Bassista e vocalist psicotico dei benemeriti One Dimensional Man dei primi tre classici album, Pierpaolo Capovilla inizia il processo d’ingigantimento dell’ego poetico proprio all’indomani del terzo “You Kill Me” (2001), non a caso l’inizio dello sfavillante successo all’interno del popolo alternativo italiano, sugellato tre anni dopo dal quarto e più pop “Take Me Away”.
L'impegno civile è sempre stato una sua caratteristica, ma l'inclinazione alla cronaca nera e alle storie di soprusi e ingiustizie trova un primo apice in “E lui cantava”, dedicata a Peppino Impastato, comparsa in una compilation tributo del Manifesto (2004), per la prima volta cantato in italiano. Questa piccola esperienza è anche il germe del progetto Teatro Degli Orrori, la cui mistura di j’accuse Guccini-iani e passi cingolati Jesus Lizard-iani nel debutto "Dell'impero delle tenebre" (2007) lo impone per la prima volta all’attenzione nazionale.
I seguiti, “A sangue freddo” (2009) e il discusso “Il mondo nuovo” (2012), sono sempre più centrati sul suo carisma di fustigatore, mentre l’album di reunion degli One Dimensional Man (“A Better Man”, 2011) è perlopiù una pontificante rimpatriata che non ha più nulla del sound storico. Questi dischi fruttano comunque l’esibizione al concertone del Primo Maggio 2012. Conscio ormai della sua potenzialità, Capovilla prende a esibirsi da solo nei teatri in reading di poeti beniamini del fronte anarchico come Majakovskji e Pasolini, e arriva persino a collaborare con artisti commerciali come Piotta e Marina Rei.
In questo senso il suo primo albo solista, “Obtorto Collo”, è il logico sfogo di questa catena di successi. Il suo tono è ormai tenuamente fatalista, neanche lontano parente delle sceneggiate esagitate dei primi One Dimensional Man. Musicalmente confuso tra canzoni quasi-radiofoniche ed esosi esperimenti di produzione, l’album nel suo insieme è di fatto un concept di elegie amorose e dediche personali e poetiche (che raramente scuotono).

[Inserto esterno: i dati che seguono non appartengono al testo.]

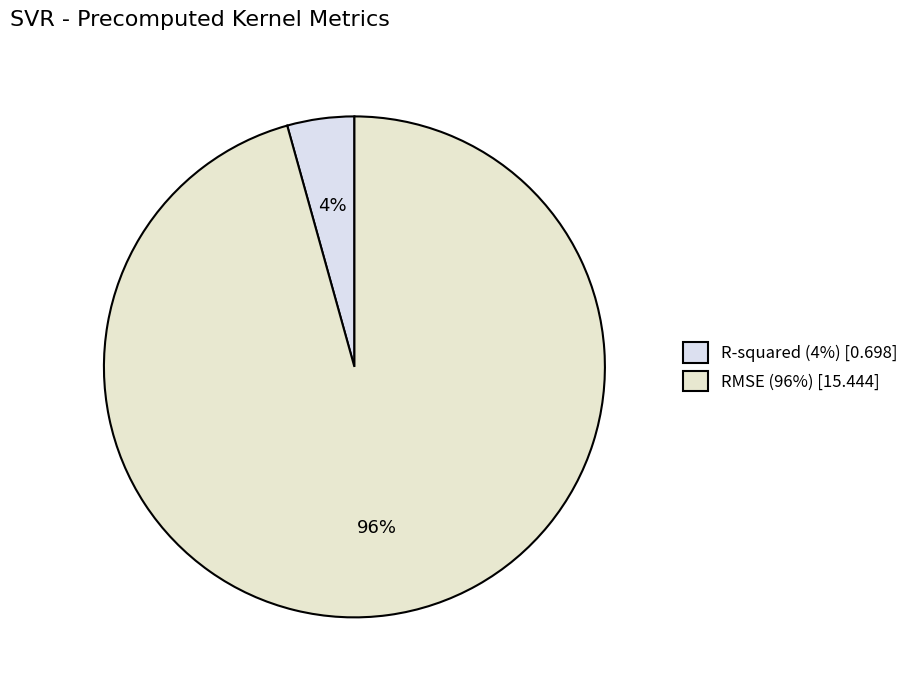

Which slice is the largest?

RMSE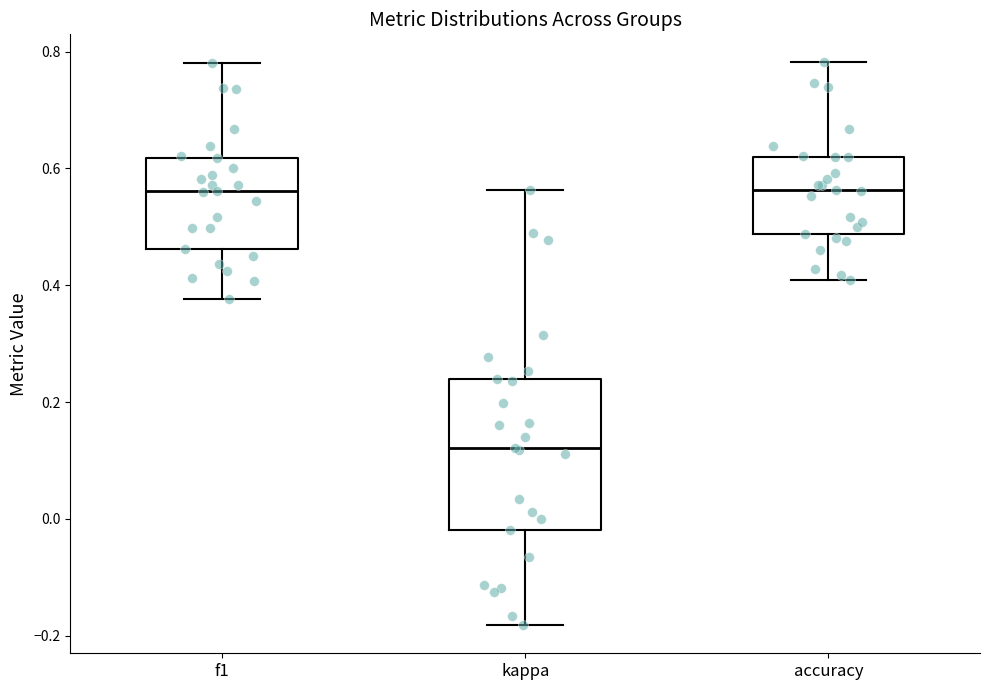

Where does the median line of the box for kappa sit on the y-axis? The values are not printed on the chart, so give them approximately, as read against the axis.

0.12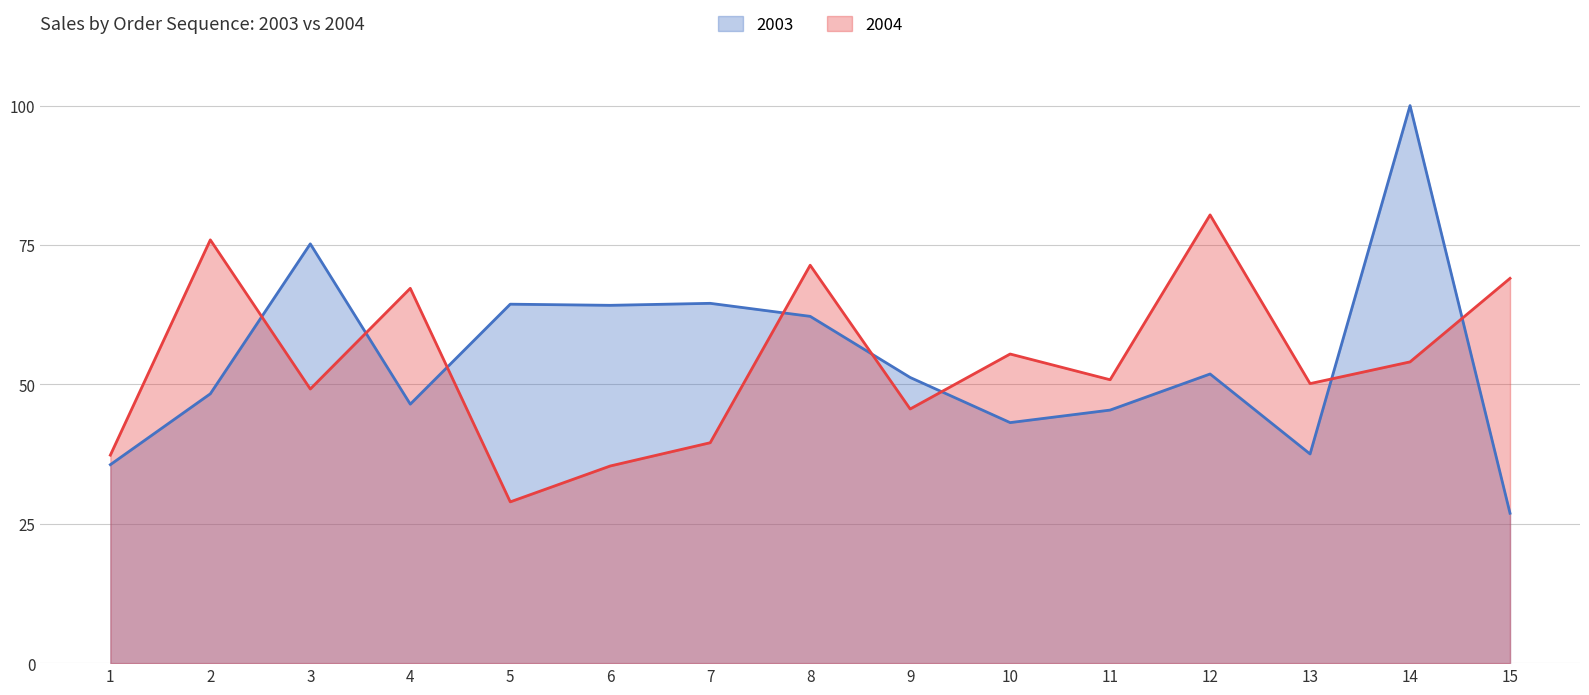

How many times do 2004 and 2003 cross each other?

8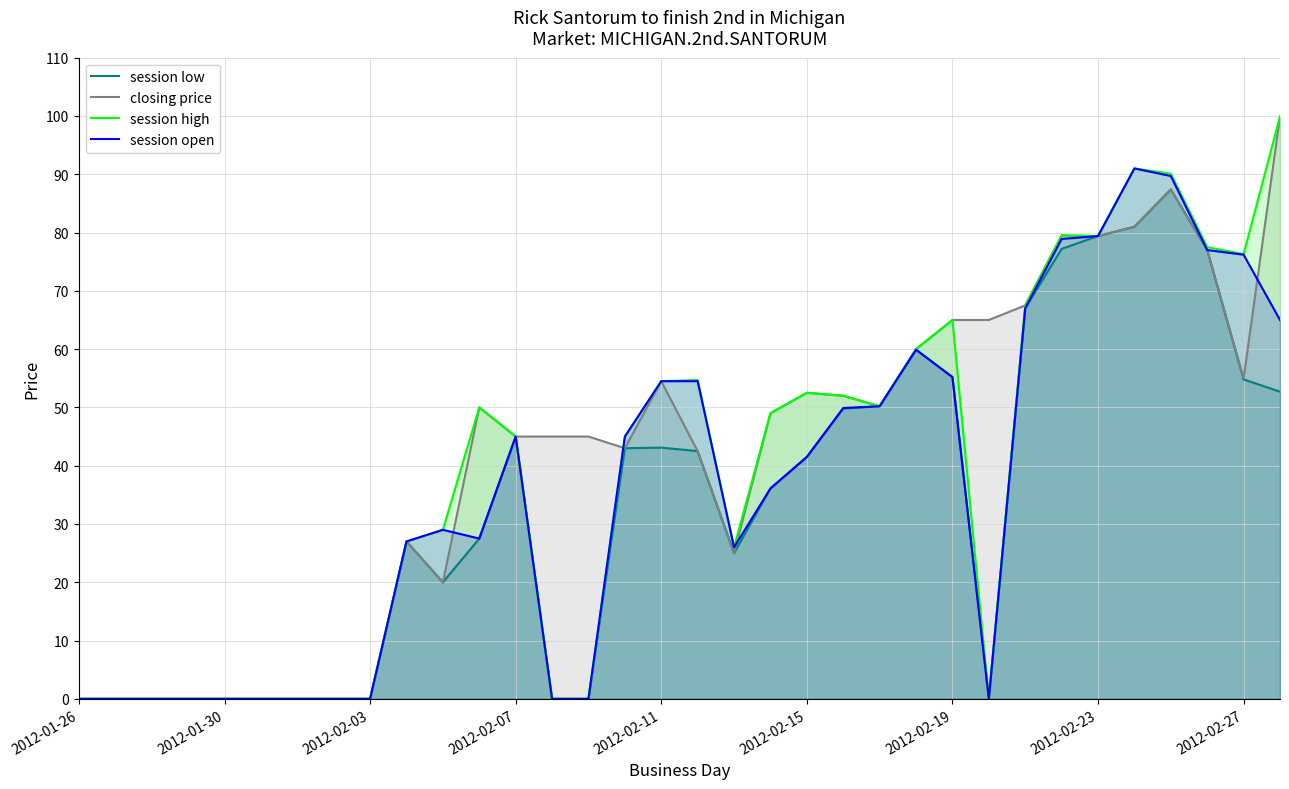

Is it true that session open equals 0.0 at 2012-01-30?

True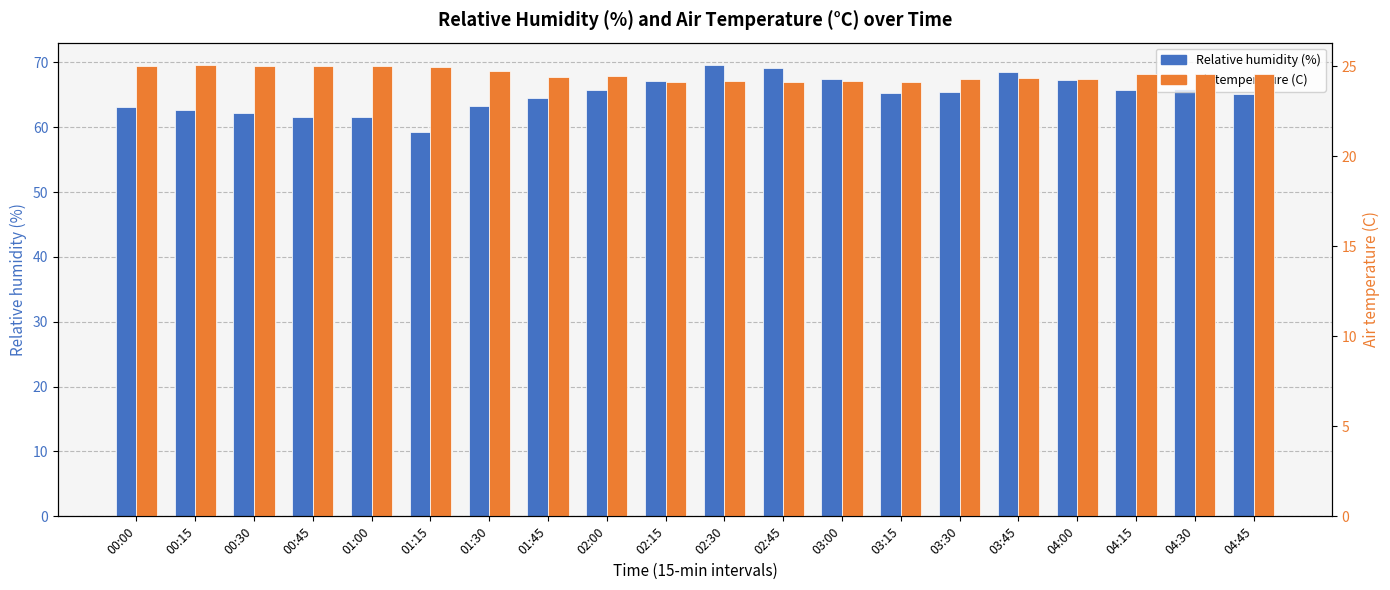

Between 01:15 and 03:15, which is larger?

03:15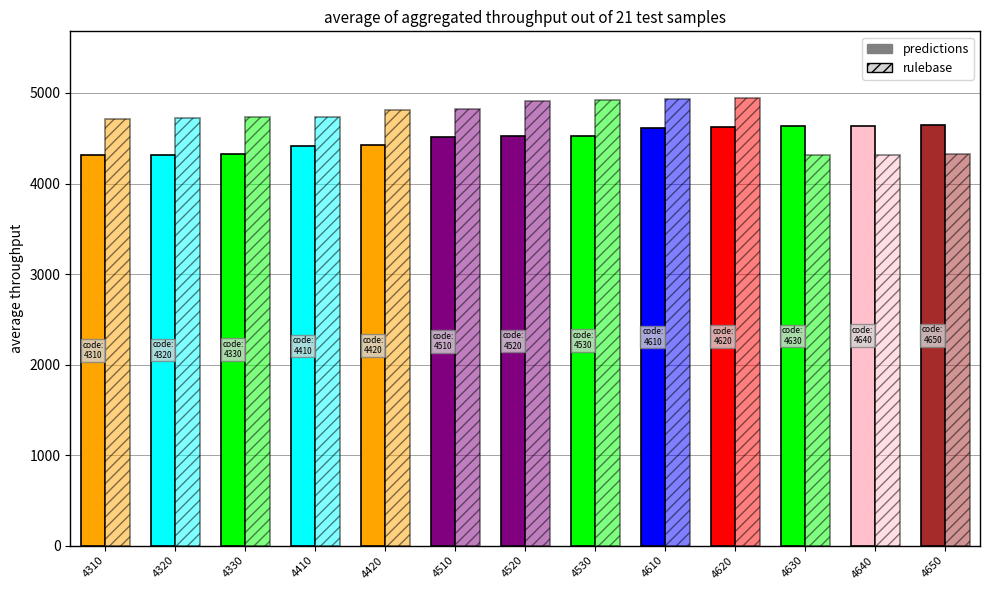

How many distinct data groups are displayed?

2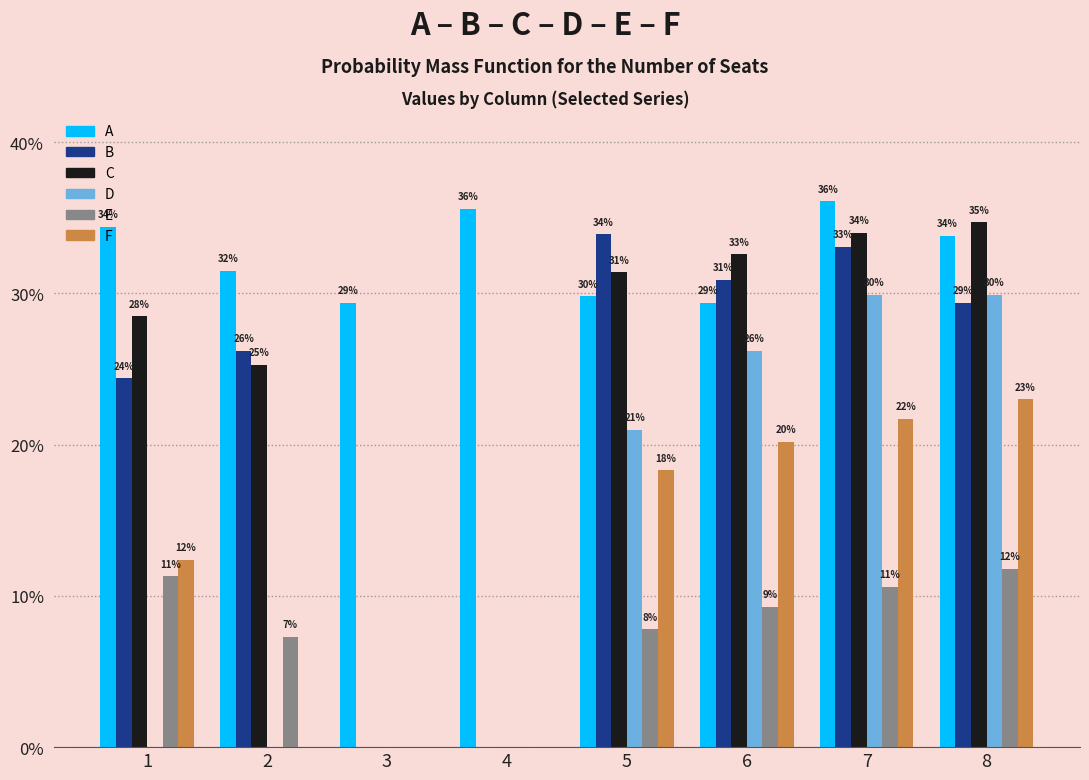

What is the spread (max minus min) of values at 6?

0.2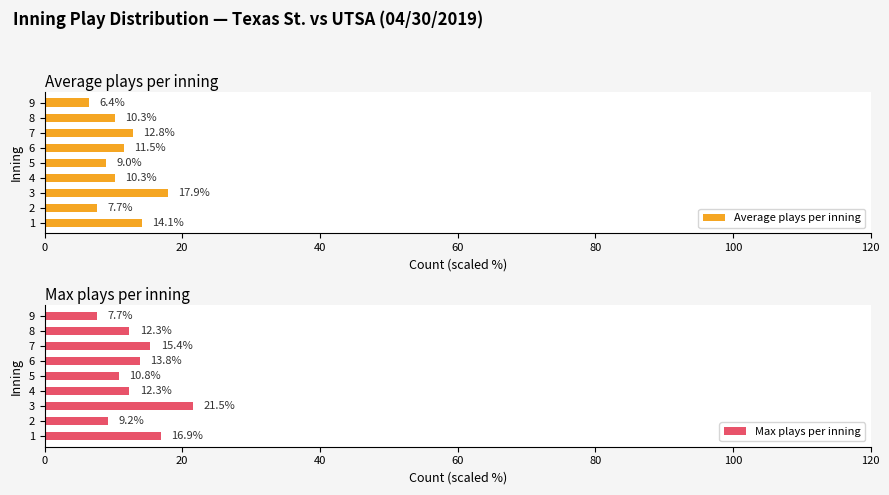

Which category has the highest value in the Average plays per inning series?

3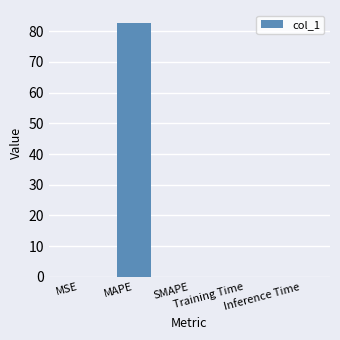

What value does the data have at MAPE?

82.8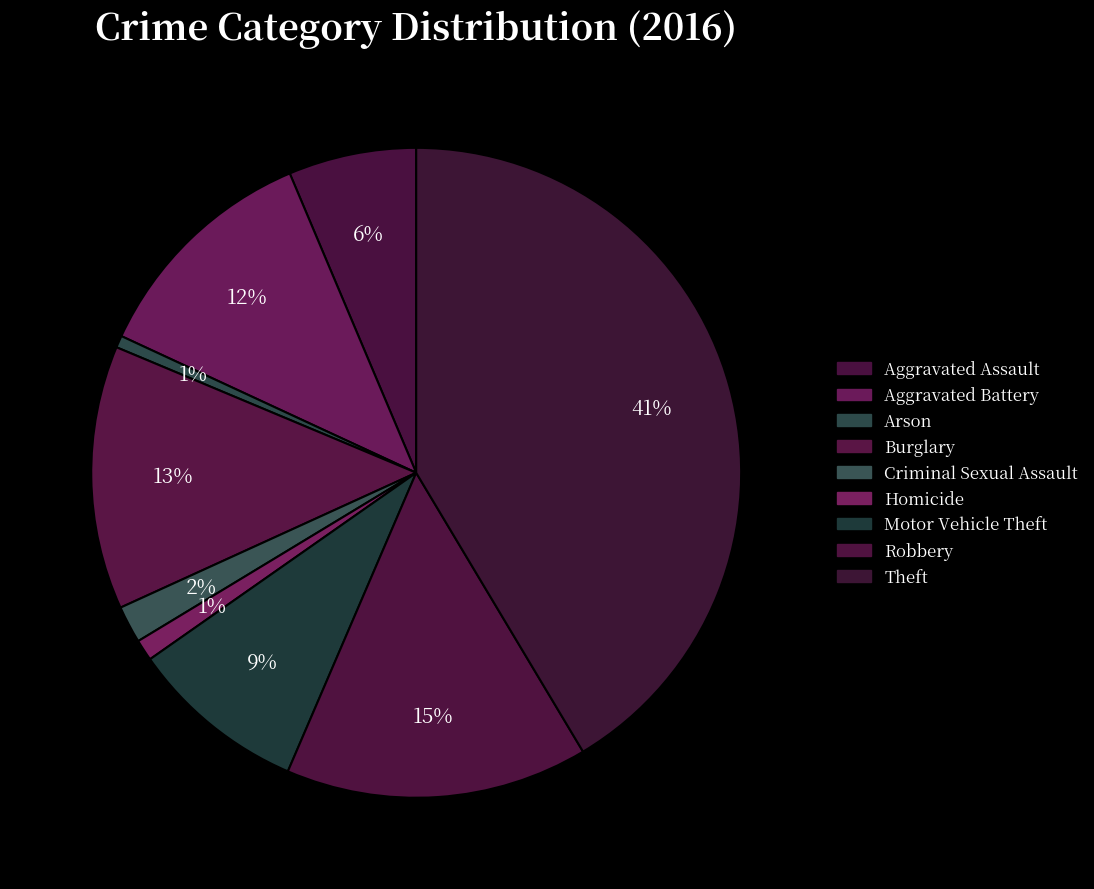

To the nearest percent, what is the average slice percentage?

11%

Il folk di protesta di “Il cielo blu” e quello di derivazione Capossela di “Quando”, la fiacca hit “Dove vai” e le ballate “Irene” (orchestrale), “Come ti vorrei” (gotica) e “La luce delle stelle” (percussiva) sono così tutte variazioni che cercano di camuffare la sua limitata scrittura e la sua limitata capacità interpretativa, che invece ricade sempre nel poetare autoferenziale.
Solo grazie a due imitazioni Capovilla riesce ad addentrarsi nell’inferno metropolitano: l’incubo Nick Cave-iano della title track, per pianoforte selvaggio e soundscape industriale, e il paludoso incubo dissonante Tom Waits-iano di “Invitami”. Altre due scheletriche, ipnotiche odi da camera come “Arrivederci” e “Ottantadue ore” rendono poi ridicolo il massimalismo da crooner di Broadway che ammorba “Bucarest”.
Co-scritto con Paki Zennaro, prodotto da Taketo Gohara e dal fido Giulio Favero, è - sulla carta - il punto d’approdo del suo stile, dello stile maledettista italiano, intriso di sconsolata poesia crepuscolare post-recessione. Troppo spesso sopra le righe in molti sensi. La quantità di riferimenti, anche testuali, come la solenne dedica a Zanzotto, e di sottogeneri pop, fa una certa impressione, ma la sua monotonia non giustifica tanto generoso eclettismo. La traccia migliore è rimasta fuori: “Un sogno a colori” (solo streaming). Nello stesso filone la vera originalità è del ben più umile Fabrizio Testa. Co-edito da Virgin Italia.